Lorsque le gène causal est identifié, il est possible de proposer un diagnostic prénatal aux couples qui le souhaitent, permettant de déterminer le statut génétique de l'enfant à naître.
Si le diagnostic génétique n'est pas concluant, le risque de 25 % reste valable si une transmission récessive peut être supposée, par exemple dans des familles où deux frères et sœurs sont atteints. En l'absence de certitude, et malgré la prédominance du mode récessif, la possibilité d'une forme dominante autosomique ne peut pas être totalement exclue.
Par ailleurs, le risque génétique pour un individu atteint d'ACL qui s'unit à un partenaire indemne de la population générale est considéré comme très faible. La grande hétérogénéité génétique de l'ACL réduit considérablement la probabilité que le partenaire soit porteur sain d'une mutation dans le même gène que celui de son conjoint atteint. Un conseil génétique est toujours recommandé afin d'éclairer les couples en fonction du gène impliqué.
Enfin, dans les situations où deux individus atteints d'ACL souhaitent concevoir un enfant – ce qui n'est pas rare étant donné que l'ACL est l'une des principales causes de cécité infantile et que près de 20 % des enfants scolarisés dans les écoles spécialisées pour malvoyants sont concernés –, le diagnostic moléculaire fournit des informations essentielles. Celui-ci permet de déterminer si les deux malades sont porteurs de mutations dans le même gène, ce qui impliquerait un risque de récurrence de 100 % pour leur descendance, ou si chacun est porteur de mutations dans des gènes différents, réduisant ce risque à zéro.
Lorsque le gène causal est identifié chez l'un des deux mais pas chez l'autre, la situation reste plus incertaine.

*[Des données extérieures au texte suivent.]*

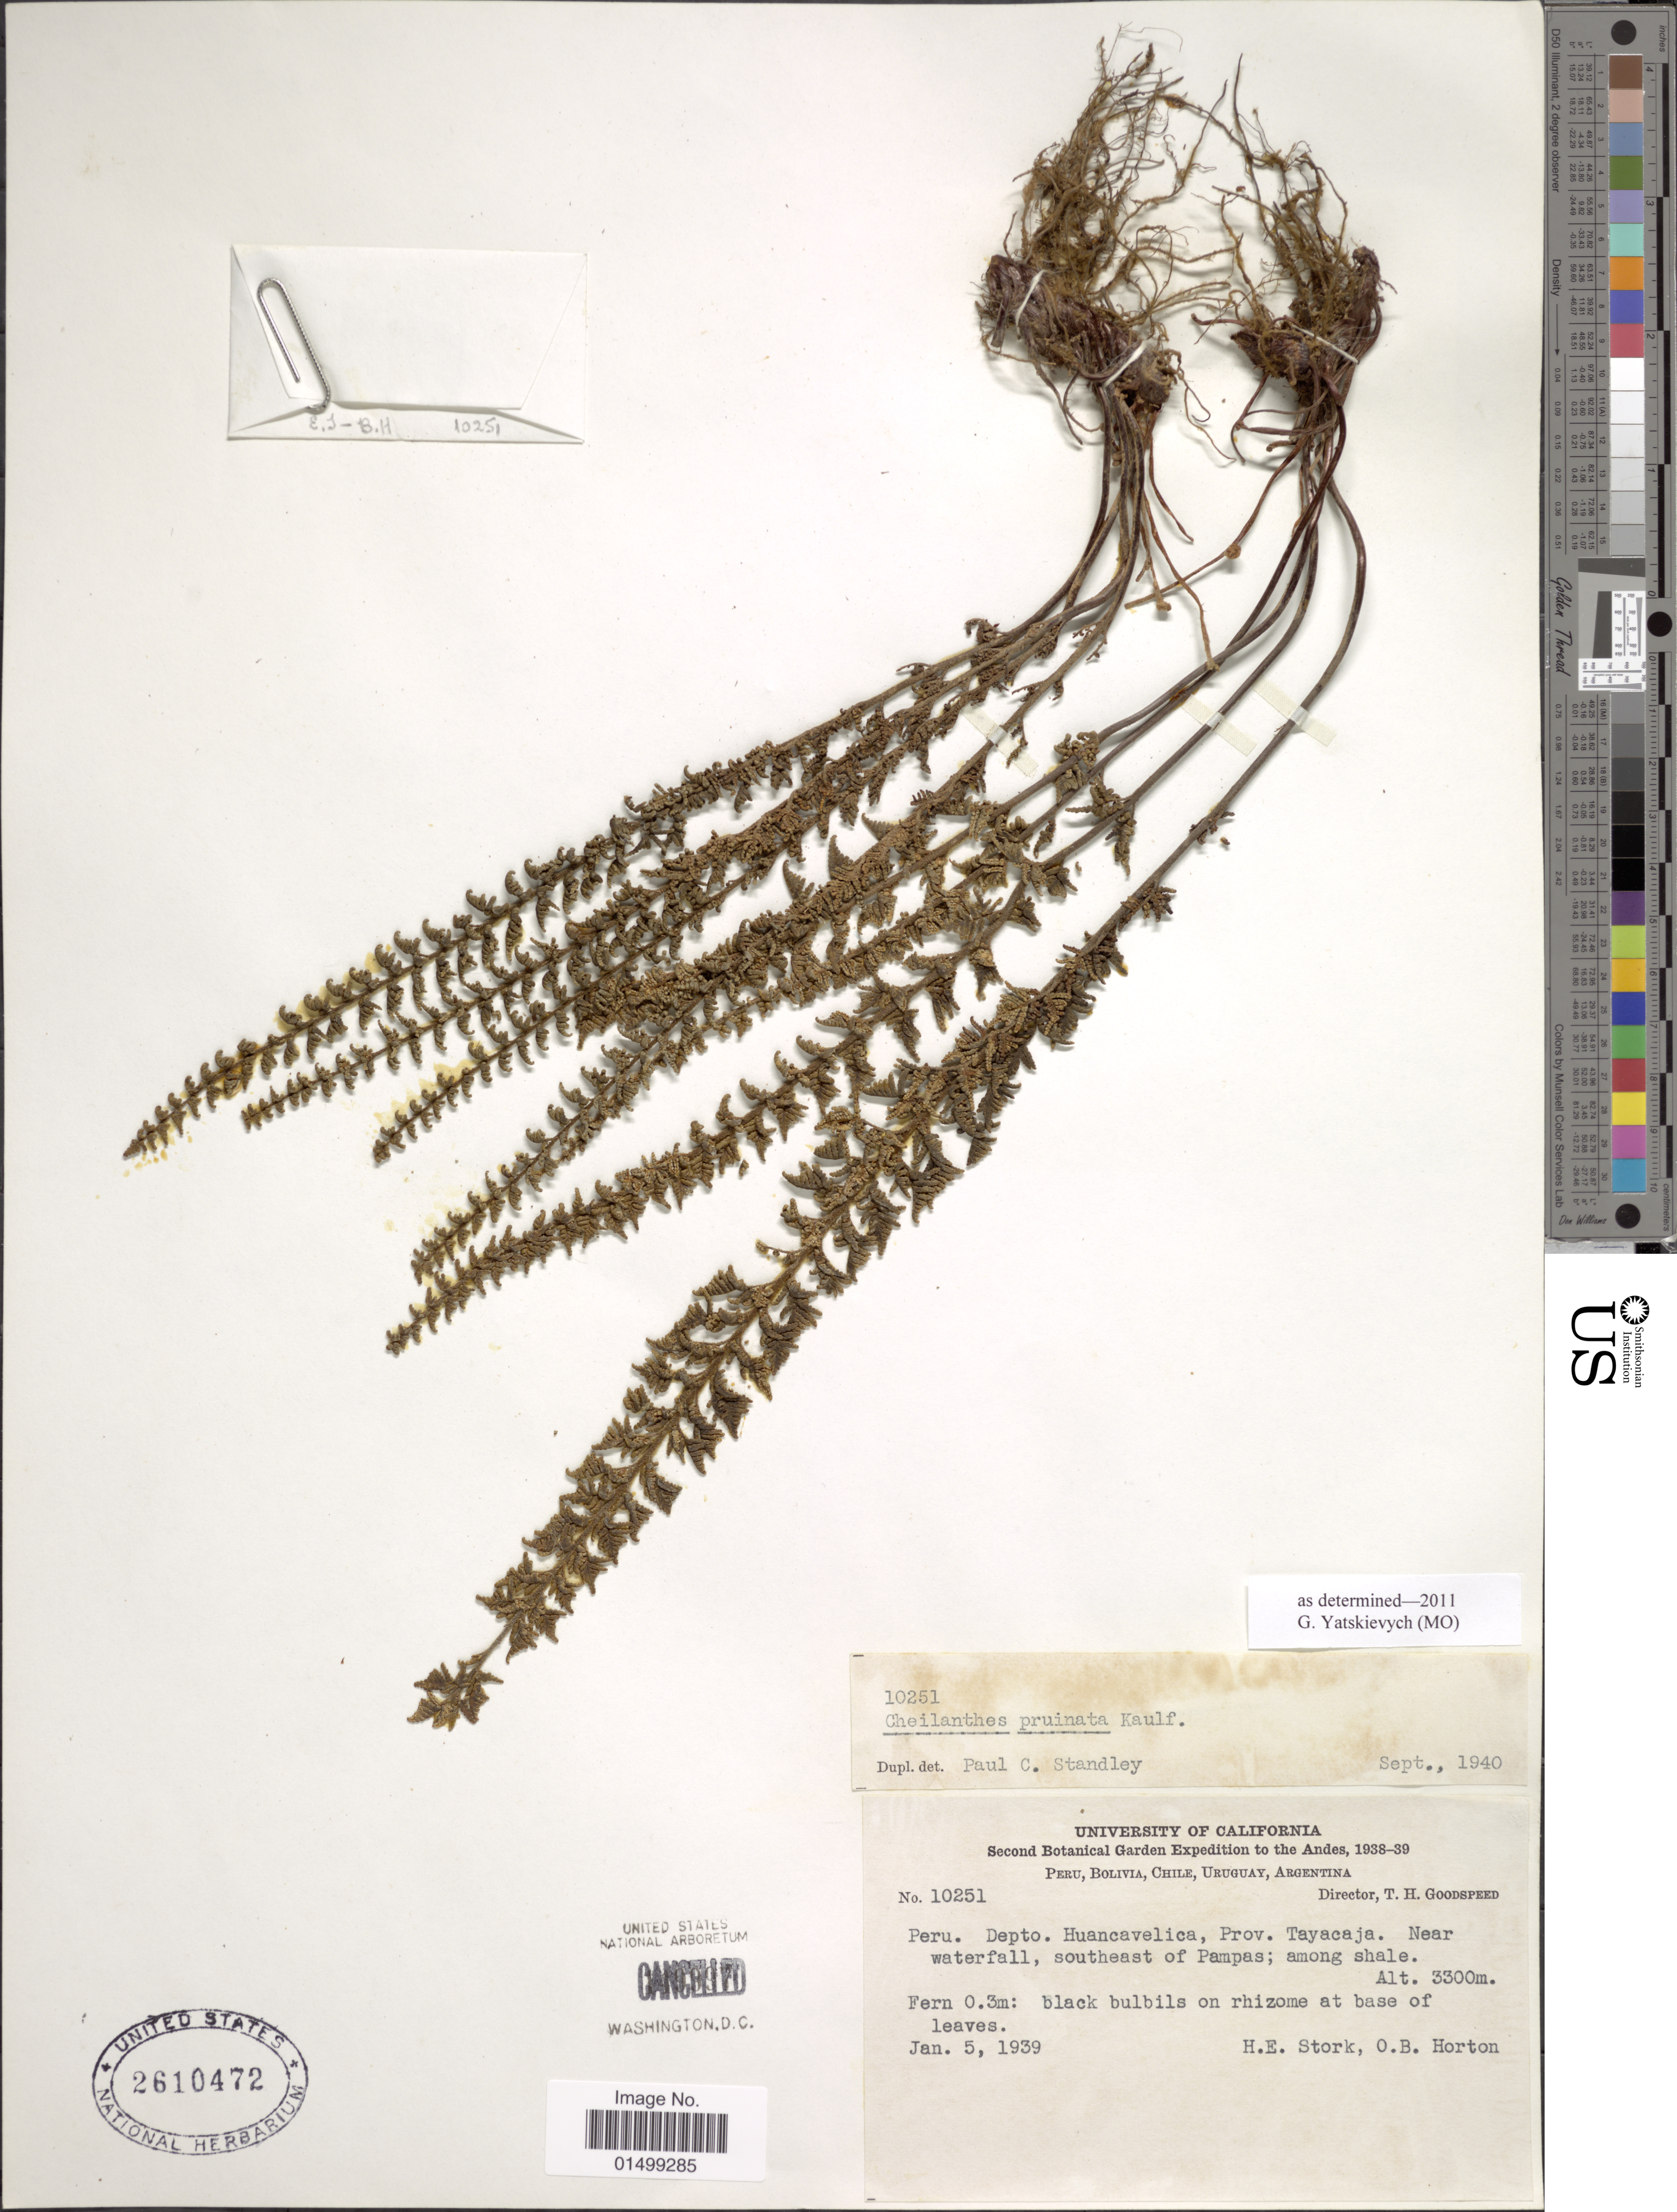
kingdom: Plantae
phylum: Tracheophyta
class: Polypodiopsida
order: Polypodiales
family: Pteridaceae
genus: Cheilanthes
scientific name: Cheilanthes pruinata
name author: Kaulf.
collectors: H. E. Stork & O. B. Horton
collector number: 10251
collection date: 1939-01-05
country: Peru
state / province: Huancavelica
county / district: Tayacaja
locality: Prov. Tayacaja, near waterfall, southeast of Pampas.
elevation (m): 3300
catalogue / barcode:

Néanmoins, avec le séquençage du génome entier, tel que proposé dans le cadre du PFMG, la probabilité de passer à côté d'une mutation, notamment non codante, dans le même gène est désormais réduite, surtout si les présentations cliniques des deux malades sont très différentes.
Enfin, lorsque le gène causal n'est identifié chez aucun des deux, une prudence maximale est de mise, notamment si les individus sont originaires de la même région géographique, même si la présentation clinique de la maladie diffère.
Prise en charge et thérapie
La prise en charge actuelle de la majorité des patients atteints d'ACL ou de DRSP se concentre sur le traitement des complications potentielles, telles que les cataractes, les anomalies de l'interface vitréorétinienne, la maculopathie cystoïde et le kératocône.
Les patients bénéficient également de correction des erreurs de réfraction, de filtres thérapeutiques, d'aides à la basse vision et d'un accès optimal aux opportunités éducatives et professionnelles. Chez les nourrissons présentant une déficience visuelle sévère, des retards ou difficultés en langage, compétences sociales et comportement peuvent apparaître, soulignant l'importance d'une approche multidisciplinaire précoce et personnalisée. Des recommandations générales incluent un régime équilibré et riche en fruits et légumes, ainsi qu'une protection contre les UV.
Pour les thérapies, voir les chapitres spécifiques du présent rapport.